**Exercise aim**
Filter this data down to the lines that hold "middle", and copy them.

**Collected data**
++++

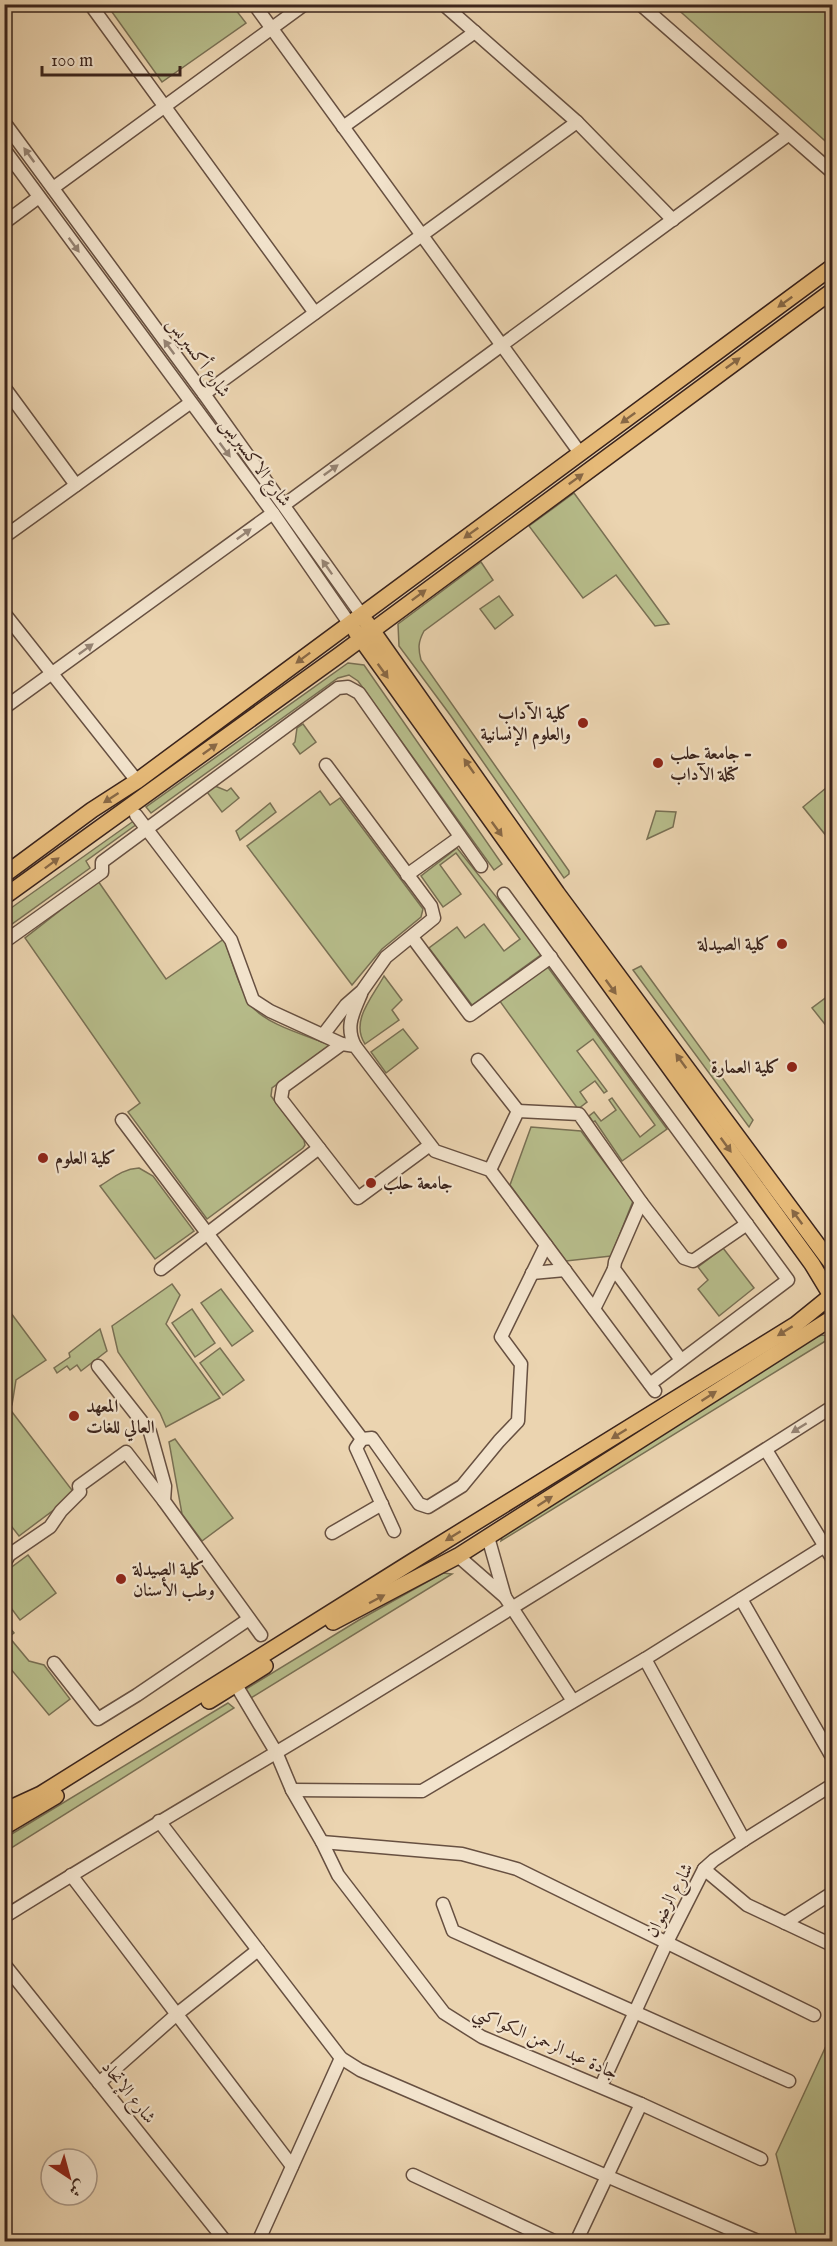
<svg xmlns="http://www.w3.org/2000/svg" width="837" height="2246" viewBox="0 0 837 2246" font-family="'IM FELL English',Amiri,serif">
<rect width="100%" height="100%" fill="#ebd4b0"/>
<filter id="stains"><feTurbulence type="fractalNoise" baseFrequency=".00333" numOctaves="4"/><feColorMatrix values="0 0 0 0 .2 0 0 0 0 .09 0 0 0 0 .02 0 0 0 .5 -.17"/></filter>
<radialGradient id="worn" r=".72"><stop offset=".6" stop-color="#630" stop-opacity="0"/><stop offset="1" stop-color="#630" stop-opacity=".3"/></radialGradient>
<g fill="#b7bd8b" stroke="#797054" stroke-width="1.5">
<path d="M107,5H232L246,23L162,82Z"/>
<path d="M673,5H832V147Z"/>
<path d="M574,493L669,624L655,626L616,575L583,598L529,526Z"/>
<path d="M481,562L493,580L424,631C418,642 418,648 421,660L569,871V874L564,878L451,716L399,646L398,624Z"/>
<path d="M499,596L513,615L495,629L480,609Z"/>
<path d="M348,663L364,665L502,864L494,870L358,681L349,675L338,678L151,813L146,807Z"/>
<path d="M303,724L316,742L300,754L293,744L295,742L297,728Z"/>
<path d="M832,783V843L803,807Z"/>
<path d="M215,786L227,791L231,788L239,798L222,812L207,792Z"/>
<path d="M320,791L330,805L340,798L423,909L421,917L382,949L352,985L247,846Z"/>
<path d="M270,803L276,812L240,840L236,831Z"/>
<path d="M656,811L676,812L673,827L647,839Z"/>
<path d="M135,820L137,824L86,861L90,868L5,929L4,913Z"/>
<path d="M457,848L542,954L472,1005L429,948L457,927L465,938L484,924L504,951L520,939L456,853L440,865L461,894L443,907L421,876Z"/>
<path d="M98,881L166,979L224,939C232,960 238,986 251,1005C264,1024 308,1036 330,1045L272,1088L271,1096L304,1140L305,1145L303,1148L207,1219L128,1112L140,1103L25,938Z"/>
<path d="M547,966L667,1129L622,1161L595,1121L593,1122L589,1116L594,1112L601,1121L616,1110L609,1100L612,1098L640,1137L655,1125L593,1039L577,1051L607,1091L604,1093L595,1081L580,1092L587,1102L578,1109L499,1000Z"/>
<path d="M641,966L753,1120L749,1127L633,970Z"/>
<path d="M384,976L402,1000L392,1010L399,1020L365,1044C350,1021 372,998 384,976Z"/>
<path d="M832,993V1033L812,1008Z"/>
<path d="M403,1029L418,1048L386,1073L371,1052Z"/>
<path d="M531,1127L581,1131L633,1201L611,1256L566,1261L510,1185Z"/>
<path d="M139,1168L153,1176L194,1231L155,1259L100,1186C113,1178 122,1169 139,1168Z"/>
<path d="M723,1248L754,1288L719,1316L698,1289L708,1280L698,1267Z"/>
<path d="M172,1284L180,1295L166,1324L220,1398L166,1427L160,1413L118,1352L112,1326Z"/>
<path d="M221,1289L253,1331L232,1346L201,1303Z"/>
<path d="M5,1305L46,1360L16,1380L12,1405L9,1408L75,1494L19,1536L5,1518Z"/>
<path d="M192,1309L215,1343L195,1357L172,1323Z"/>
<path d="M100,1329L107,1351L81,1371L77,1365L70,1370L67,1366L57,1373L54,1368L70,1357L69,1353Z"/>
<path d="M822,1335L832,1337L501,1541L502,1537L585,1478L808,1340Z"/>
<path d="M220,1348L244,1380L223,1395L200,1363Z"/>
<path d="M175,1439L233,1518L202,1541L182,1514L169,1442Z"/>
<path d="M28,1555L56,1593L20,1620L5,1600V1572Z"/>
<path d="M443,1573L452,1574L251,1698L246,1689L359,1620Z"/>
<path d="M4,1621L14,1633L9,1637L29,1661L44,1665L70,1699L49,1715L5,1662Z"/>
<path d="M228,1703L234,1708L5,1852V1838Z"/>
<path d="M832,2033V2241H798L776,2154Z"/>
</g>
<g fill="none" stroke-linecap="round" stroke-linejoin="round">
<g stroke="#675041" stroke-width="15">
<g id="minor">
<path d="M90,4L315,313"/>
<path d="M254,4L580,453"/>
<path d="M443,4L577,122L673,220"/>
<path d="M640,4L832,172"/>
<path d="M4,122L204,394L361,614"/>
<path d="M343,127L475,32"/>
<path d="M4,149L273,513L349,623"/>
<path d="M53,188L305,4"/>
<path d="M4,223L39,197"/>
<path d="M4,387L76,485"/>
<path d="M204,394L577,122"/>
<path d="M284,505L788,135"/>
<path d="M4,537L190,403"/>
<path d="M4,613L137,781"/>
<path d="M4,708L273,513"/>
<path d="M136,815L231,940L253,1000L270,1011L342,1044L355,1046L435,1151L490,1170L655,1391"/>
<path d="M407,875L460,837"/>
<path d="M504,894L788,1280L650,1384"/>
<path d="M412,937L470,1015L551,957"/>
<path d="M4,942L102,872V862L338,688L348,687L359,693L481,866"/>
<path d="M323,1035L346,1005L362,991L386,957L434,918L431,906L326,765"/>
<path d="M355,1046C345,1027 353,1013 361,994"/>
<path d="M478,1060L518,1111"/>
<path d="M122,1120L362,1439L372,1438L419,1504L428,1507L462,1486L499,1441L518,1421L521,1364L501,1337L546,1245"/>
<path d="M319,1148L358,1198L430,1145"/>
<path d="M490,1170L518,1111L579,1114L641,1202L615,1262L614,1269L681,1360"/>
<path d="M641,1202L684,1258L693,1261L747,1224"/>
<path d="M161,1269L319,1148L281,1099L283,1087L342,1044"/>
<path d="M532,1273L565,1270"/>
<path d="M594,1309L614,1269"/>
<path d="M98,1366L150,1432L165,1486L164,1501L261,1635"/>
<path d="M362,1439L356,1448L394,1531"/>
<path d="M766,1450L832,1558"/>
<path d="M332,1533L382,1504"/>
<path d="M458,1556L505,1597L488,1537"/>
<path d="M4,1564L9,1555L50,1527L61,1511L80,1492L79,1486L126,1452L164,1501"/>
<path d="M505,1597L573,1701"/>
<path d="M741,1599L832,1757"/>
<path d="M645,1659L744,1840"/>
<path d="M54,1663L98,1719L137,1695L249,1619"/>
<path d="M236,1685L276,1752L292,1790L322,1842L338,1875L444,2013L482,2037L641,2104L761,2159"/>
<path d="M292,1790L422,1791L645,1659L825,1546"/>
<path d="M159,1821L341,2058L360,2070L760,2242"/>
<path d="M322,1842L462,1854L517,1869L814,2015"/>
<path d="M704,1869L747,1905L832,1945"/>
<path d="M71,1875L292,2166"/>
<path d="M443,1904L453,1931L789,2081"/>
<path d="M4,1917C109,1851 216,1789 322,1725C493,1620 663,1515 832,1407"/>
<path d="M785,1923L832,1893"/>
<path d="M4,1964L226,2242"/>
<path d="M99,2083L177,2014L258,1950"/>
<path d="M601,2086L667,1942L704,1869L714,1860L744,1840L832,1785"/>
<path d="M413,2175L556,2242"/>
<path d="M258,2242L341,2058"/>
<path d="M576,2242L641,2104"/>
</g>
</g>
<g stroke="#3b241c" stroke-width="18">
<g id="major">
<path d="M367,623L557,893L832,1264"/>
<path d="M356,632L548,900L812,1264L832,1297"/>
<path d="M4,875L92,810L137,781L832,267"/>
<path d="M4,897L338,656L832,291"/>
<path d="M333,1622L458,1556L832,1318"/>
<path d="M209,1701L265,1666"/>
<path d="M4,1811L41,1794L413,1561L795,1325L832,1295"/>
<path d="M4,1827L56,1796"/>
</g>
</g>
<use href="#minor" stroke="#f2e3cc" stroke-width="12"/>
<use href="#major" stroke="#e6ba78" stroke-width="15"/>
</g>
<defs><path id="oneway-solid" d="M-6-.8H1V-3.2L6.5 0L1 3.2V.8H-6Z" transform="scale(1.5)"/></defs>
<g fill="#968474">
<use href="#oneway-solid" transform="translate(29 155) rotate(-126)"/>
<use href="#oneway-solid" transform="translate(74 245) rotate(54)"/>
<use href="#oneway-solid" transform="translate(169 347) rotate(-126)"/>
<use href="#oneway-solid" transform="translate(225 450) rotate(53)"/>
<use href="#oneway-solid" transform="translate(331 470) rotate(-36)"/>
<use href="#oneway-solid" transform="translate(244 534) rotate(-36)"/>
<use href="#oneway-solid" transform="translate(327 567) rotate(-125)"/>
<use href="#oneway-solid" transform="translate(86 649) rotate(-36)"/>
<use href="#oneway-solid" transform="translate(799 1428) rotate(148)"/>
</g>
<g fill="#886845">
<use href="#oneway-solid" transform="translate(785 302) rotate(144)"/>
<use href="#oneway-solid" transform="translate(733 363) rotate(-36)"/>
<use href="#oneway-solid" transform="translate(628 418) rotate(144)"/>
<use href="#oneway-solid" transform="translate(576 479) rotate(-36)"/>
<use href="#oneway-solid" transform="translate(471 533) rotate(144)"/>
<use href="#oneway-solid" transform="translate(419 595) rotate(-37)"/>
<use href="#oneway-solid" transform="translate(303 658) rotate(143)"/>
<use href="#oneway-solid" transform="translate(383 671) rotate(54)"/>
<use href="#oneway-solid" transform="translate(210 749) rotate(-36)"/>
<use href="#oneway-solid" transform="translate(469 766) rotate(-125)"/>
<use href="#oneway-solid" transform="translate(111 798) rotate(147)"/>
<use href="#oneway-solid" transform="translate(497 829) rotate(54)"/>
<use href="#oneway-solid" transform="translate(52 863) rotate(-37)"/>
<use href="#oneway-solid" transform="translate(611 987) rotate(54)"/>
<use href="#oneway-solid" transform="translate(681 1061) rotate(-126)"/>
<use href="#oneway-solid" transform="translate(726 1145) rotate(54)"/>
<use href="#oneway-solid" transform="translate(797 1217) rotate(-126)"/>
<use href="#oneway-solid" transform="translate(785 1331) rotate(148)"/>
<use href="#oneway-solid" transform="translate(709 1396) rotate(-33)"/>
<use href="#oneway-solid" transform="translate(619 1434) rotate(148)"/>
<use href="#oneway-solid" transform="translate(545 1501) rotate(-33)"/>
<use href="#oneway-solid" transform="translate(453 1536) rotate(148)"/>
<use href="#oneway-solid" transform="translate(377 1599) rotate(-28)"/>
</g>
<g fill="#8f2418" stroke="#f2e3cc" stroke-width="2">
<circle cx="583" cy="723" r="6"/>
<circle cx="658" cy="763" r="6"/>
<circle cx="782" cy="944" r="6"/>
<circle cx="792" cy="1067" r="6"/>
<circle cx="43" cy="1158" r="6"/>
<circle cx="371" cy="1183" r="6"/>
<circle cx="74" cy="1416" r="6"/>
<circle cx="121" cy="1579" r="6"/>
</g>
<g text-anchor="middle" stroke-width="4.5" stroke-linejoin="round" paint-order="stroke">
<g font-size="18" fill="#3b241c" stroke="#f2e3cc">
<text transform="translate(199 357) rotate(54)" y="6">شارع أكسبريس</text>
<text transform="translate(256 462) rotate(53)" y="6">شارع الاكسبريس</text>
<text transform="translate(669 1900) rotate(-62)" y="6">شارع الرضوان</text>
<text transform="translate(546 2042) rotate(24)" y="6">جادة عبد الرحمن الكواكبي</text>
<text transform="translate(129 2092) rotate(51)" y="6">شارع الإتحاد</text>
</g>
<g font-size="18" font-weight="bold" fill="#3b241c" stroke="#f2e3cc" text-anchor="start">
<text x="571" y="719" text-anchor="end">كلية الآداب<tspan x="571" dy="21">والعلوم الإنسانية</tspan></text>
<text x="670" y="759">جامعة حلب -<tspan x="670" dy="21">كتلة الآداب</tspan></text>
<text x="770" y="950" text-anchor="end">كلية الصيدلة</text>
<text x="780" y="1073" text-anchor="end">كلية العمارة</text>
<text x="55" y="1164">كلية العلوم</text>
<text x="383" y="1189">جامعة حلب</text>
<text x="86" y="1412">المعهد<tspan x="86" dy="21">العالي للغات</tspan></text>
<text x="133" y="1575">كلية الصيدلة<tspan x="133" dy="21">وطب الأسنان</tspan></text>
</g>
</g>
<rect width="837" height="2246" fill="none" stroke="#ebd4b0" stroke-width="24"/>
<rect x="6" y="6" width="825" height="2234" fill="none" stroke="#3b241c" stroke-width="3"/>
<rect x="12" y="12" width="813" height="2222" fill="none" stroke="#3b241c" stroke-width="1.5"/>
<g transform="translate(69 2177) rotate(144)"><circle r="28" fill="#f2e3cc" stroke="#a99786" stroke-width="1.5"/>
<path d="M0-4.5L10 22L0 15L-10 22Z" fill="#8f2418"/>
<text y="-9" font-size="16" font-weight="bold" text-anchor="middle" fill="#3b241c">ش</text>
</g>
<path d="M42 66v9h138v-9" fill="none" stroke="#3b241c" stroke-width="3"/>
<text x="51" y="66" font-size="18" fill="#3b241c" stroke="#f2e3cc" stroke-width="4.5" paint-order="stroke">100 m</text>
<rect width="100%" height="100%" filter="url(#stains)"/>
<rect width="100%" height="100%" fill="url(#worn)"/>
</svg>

++++

**The answer**
<g text-anchor="middle" stroke-width="4.5" stroke-linejoin="round" paint-order="stroke">
<text y="-9" font-size="16" font-weight="bold" text-anchor="middle" fill="#3b241c">ش</text>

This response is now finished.